The report is contains various pieces of information of interest. One of the interesting findings in the 2024 edition is that majorities in Japan, in almost all European countries, and in all American countries with the exception of Mexico, see their governments as serving “a small group of people in my country”. In Asia, in contrast, majorities in most countries (with the notable exception of Iran) see their governments as serving “most people in my country”.

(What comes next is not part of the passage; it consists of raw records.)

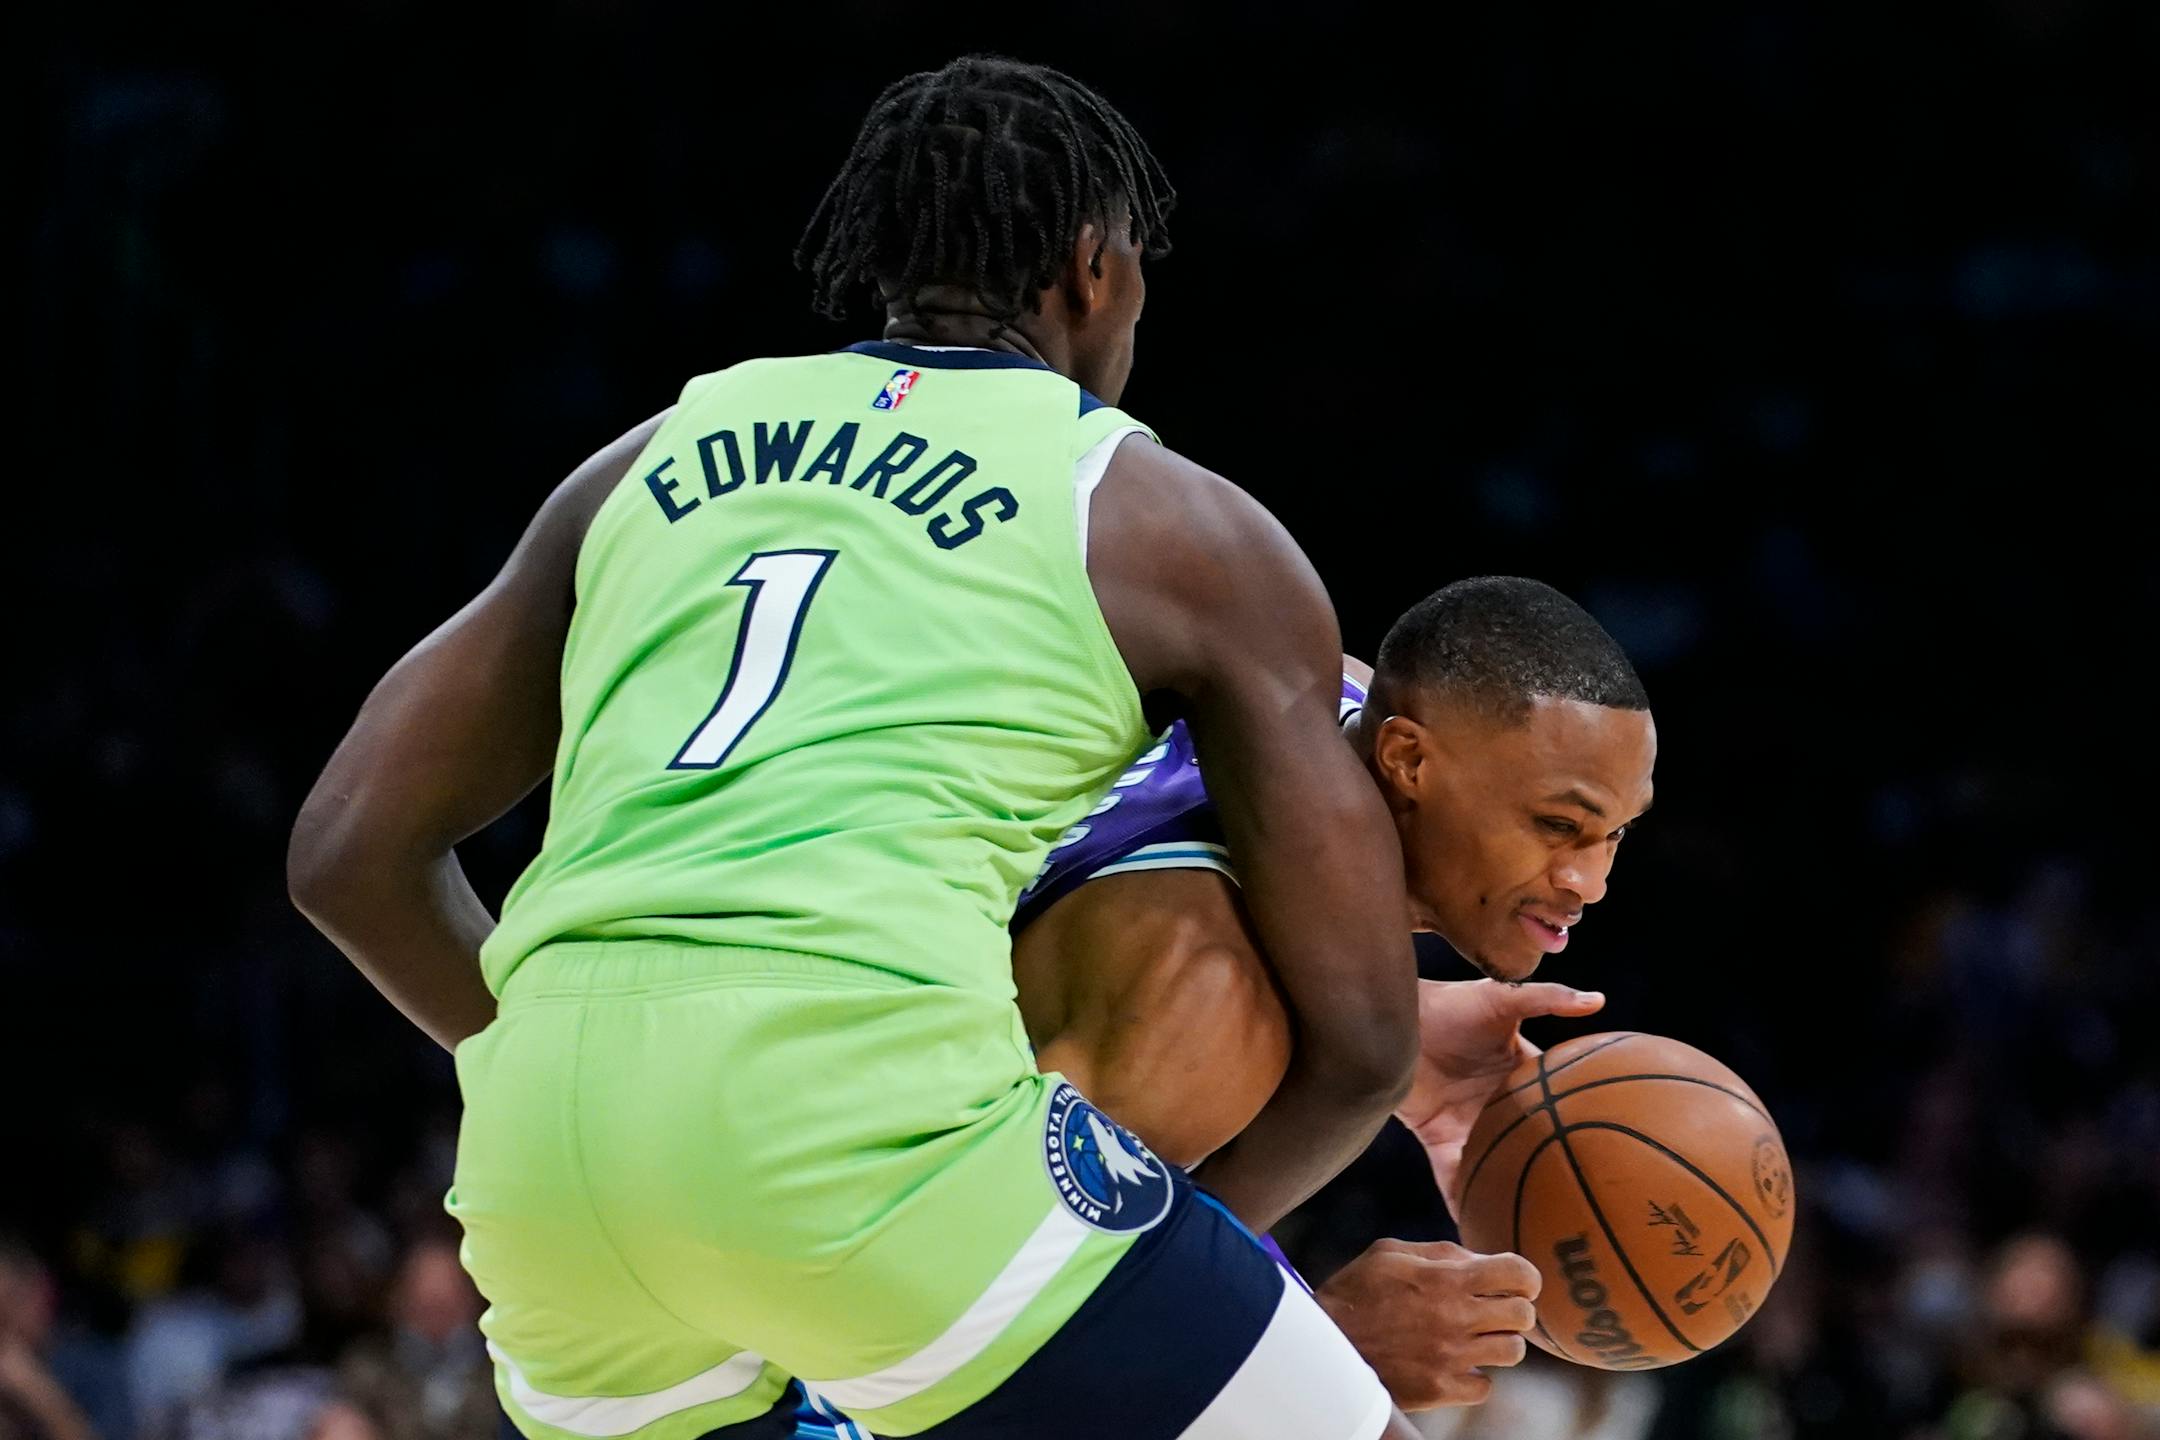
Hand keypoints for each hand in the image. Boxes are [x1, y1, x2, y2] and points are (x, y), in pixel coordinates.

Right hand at [1314, 1239, 1541, 1409]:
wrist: (1322, 1345)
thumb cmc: (1355, 1292)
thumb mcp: (1389, 1252)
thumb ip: (1441, 1253)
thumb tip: (1482, 1260)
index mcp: (1445, 1278)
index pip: (1519, 1273)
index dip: (1526, 1276)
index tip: (1516, 1282)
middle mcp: (1455, 1318)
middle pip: (1523, 1315)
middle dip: (1515, 1309)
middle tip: (1495, 1310)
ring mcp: (1450, 1358)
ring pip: (1512, 1352)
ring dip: (1499, 1342)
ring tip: (1475, 1337)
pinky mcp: (1440, 1389)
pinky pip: (1484, 1387)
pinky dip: (1475, 1377)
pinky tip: (1455, 1364)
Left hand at [1393, 979, 1604, 1214]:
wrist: (1392, 1018)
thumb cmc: (1448, 1003)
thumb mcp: (1501, 998)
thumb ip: (1546, 998)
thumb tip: (1597, 1000)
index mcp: (1522, 1076)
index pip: (1558, 1105)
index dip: (1580, 1127)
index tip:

Also interestingly, some light is shed on the way people use the under-defined term “democratic”. The criterion people use for stating that their country is democratic is rather more lax than the question of whether the government serves most people. Since majorities in many countries in Europe and America say that their government is democratic, it seems that quite a few Western and South American people are willing to assert both that their government is democratic and that it serves a small group of people at the same time. In China the situation is the opposite: More people assert that the Chinese government serves most of the people in the country than assert that China is democratic, implying that quite a few of the Chinese see China as undemocratic despite asserting that its government serves most people.

Rather bemusingly, the report uses the terms “democratic”, and “free” as factual labels (as opposed to reflecting perceptions) to refer to the Freedom House classification of countries. This follows the convention of referring to [Western] expert opinions as scientific fact, while delegating people’s perceptions of their governments to mere opinion.